Leaders were also asked to justify why certain employees should be retained. Those reports were due Thursday. “Indiscriminate cuts will weaken health protection, from drug safety to fighting epidemics,” he said. More than 2 million government employees were facing Friday’s midnight deadline to decide whether to accept the “deferred resignation” offer from the Office of Personnel Management, which offered pay and leave through September 30 with no expectation of work. “You are most welcome to stay at home and relax or to travel to your dream destination. Whatever you would like,” the office website states.
Employees who did not take the offer were not guaranteed they would keep their jobs. Roughly 60,000 government employees had already accepted the buyout before the judge’s ruling.
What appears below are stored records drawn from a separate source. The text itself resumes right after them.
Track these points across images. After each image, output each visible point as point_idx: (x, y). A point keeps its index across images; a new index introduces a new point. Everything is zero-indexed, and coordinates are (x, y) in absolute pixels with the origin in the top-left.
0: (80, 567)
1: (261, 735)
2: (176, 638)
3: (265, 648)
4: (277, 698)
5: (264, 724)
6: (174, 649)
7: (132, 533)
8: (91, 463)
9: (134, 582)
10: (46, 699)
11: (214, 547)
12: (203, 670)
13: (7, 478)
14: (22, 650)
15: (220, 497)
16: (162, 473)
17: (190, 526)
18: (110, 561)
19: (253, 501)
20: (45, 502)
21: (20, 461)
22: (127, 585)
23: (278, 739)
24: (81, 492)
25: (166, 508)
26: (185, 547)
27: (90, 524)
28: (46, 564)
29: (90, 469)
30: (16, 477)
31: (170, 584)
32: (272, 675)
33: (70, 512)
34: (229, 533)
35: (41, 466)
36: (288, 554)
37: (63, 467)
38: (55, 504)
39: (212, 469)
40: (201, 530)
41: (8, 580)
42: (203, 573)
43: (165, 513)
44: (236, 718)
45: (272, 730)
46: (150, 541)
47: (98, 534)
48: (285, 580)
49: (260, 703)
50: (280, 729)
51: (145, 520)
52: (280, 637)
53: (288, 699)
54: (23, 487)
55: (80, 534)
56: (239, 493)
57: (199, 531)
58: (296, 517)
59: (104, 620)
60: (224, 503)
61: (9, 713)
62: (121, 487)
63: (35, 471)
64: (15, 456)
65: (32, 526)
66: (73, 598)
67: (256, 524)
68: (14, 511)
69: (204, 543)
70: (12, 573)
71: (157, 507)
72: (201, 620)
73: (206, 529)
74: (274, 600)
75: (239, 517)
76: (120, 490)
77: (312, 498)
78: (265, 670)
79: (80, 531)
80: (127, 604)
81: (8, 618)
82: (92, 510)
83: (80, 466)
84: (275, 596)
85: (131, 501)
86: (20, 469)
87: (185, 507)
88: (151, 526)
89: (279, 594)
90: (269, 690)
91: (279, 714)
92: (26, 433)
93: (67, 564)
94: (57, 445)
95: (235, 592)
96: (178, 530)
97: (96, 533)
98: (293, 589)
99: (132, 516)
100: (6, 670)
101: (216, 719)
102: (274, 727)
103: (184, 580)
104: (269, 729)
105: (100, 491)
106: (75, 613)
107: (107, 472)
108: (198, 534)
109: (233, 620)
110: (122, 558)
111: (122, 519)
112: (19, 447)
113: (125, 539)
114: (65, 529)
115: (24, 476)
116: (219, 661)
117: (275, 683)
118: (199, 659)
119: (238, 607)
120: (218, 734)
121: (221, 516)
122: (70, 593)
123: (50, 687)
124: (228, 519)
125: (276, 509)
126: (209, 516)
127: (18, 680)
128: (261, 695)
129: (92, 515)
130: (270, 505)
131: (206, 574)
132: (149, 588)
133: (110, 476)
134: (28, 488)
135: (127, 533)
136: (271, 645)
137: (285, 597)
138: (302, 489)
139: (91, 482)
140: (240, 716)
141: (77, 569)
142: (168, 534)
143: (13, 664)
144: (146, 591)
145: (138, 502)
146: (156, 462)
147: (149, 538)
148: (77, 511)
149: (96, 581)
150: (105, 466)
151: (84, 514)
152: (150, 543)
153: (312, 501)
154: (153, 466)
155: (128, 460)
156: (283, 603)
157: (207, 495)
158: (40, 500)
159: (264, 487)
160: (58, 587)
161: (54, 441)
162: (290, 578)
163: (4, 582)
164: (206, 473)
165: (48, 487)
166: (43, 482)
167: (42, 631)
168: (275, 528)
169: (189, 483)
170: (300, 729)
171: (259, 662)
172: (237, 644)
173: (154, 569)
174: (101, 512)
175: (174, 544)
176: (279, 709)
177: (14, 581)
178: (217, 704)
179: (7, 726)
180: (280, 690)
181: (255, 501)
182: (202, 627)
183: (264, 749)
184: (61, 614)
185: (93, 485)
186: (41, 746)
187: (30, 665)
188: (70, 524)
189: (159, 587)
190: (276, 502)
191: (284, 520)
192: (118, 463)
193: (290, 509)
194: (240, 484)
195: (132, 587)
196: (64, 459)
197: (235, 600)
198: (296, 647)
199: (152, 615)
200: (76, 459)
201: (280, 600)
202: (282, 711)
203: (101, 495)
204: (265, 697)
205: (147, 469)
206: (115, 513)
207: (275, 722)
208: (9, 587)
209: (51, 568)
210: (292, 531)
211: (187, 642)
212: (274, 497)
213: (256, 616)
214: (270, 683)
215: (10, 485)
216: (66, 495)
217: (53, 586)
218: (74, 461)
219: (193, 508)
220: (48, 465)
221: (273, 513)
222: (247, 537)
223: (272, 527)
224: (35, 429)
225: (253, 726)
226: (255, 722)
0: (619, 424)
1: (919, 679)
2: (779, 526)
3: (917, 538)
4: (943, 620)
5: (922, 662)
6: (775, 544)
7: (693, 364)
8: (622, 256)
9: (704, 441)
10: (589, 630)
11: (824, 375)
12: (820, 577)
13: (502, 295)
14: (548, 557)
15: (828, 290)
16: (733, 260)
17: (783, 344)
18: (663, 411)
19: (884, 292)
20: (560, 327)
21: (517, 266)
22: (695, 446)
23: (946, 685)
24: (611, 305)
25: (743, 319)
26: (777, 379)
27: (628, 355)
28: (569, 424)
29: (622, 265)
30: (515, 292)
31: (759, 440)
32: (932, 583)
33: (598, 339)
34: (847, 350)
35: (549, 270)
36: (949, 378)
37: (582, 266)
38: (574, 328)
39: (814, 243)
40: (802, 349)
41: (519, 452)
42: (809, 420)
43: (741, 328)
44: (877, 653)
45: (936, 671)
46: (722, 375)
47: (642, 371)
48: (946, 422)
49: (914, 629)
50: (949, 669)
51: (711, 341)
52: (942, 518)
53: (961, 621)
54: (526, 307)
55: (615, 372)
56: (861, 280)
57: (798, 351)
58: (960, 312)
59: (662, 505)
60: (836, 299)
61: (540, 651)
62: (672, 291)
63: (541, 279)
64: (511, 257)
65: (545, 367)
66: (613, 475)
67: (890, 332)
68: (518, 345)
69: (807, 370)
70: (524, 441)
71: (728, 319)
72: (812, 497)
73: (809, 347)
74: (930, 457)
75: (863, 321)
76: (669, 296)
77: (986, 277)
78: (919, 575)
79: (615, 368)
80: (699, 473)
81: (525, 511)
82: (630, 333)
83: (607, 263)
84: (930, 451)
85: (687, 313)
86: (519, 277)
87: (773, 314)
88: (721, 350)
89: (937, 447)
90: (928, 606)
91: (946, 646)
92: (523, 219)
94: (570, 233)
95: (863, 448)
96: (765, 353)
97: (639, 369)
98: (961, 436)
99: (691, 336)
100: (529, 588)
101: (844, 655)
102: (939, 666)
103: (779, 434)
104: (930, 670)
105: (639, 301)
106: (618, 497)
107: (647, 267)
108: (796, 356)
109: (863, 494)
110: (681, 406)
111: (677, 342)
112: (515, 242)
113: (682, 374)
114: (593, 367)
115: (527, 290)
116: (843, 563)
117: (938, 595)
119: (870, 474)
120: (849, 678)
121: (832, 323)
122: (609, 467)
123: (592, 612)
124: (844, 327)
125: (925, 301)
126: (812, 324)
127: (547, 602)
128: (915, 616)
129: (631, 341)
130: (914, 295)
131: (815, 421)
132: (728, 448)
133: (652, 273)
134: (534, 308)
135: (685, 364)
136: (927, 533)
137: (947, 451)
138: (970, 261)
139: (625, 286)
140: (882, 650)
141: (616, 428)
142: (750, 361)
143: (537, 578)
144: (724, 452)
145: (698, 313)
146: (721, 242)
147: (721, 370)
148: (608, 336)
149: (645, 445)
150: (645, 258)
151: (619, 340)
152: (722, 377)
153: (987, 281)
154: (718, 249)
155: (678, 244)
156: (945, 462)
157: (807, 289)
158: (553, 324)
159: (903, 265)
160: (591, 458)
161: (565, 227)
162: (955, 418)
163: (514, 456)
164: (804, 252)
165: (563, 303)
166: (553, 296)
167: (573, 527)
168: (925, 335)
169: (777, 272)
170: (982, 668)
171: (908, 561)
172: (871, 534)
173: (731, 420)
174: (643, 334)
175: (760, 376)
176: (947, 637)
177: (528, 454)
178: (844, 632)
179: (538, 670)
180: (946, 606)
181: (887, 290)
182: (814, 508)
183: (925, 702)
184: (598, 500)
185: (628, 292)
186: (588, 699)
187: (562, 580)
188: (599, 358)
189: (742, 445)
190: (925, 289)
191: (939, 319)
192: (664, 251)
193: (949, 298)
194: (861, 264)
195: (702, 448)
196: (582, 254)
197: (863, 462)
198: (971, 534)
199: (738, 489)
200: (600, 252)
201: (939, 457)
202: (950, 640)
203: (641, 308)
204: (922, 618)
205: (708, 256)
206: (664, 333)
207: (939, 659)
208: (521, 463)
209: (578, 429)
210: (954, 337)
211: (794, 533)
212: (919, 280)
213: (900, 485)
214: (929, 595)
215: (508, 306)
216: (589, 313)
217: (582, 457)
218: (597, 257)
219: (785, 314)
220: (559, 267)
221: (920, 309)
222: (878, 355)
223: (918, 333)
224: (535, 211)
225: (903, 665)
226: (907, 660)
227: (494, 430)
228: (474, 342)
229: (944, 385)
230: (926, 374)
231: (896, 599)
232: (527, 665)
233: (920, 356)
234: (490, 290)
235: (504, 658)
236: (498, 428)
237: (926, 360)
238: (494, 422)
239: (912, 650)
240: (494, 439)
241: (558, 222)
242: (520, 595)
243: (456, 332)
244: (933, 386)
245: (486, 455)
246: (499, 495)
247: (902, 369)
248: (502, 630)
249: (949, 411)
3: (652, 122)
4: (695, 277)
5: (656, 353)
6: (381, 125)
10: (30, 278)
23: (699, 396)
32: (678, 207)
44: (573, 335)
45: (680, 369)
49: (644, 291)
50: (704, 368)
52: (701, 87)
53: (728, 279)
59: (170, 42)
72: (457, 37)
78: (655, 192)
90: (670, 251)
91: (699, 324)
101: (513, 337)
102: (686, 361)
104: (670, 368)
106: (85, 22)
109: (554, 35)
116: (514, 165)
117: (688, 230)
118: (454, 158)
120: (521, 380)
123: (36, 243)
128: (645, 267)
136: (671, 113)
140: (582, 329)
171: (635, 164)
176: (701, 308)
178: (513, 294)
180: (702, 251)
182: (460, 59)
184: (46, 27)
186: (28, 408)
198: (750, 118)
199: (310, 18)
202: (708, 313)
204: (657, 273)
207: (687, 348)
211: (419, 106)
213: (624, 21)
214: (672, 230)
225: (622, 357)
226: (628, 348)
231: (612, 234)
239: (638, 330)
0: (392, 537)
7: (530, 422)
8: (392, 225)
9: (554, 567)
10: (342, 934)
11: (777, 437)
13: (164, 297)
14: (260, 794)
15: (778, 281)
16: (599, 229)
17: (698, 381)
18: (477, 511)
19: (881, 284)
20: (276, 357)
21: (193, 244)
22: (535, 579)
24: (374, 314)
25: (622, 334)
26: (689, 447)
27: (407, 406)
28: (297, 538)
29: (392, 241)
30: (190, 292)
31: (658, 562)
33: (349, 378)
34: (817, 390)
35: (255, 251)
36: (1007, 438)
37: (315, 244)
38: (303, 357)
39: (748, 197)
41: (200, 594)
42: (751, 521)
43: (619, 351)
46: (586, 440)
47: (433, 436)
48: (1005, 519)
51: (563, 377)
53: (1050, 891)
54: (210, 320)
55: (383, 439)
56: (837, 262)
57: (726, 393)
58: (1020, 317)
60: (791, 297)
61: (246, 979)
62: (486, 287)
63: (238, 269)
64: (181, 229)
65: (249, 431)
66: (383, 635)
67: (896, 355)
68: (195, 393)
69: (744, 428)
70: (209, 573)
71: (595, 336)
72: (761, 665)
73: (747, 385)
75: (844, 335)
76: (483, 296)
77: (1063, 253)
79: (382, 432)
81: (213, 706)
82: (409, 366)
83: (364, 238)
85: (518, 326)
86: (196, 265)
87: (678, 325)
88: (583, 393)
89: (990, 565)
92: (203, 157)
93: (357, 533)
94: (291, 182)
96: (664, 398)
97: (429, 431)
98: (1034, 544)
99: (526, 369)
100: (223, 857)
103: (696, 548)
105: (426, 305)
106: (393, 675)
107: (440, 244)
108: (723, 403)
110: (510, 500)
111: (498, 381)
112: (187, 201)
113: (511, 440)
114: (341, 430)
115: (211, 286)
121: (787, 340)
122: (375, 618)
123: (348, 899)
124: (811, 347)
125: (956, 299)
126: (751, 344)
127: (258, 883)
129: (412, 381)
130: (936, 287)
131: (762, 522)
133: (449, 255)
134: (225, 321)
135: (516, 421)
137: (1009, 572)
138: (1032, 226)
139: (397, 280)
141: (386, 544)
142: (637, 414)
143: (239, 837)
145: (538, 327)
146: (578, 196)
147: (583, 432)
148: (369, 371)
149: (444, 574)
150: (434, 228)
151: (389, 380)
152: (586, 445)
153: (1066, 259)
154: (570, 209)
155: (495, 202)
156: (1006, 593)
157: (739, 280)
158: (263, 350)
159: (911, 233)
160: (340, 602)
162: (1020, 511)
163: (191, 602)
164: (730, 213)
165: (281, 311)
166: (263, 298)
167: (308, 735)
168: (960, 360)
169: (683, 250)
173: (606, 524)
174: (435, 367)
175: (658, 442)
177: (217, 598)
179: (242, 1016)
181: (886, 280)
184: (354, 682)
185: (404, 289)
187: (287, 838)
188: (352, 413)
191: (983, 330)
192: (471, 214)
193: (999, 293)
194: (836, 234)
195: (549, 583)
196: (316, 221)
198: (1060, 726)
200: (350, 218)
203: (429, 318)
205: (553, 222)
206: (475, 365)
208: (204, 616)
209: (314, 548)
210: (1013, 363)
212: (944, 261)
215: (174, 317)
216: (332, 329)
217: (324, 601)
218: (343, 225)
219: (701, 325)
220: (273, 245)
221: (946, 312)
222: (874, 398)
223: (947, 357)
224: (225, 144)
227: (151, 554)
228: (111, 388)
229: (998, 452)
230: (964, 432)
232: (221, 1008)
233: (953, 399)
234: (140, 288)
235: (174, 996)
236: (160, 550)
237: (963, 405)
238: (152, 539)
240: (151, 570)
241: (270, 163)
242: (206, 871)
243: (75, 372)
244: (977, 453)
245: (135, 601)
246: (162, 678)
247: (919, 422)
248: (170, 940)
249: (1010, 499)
A deadline was moved to Monday, February 10, though the court could intervene and indefinitely delay. A memo on the agency’s website earlier this week noted that nearly the entire USAID workforce would be put on “administrative leave” by the end of the week, with only a small number of “designated personnel responsible for mission-critical functions, core leadership and specially designated programs” who would be exempt.
USAID workers abroad, which account for roughly two-thirds of the agency’s staff, will “be offered optional and fully reimbursed return travel to the United States within 30 days,” though “personnel are not required to accept Agency-sponsored travel or to return to the United States within any specific deadline.”. Unions representing USAID workers confirmed to The Independent that the agency’s global workforce could be reduced to fewer than 300 employees. The Trump administration is reportedly backtracking and keeping roughly 600 workers, according to Reuters.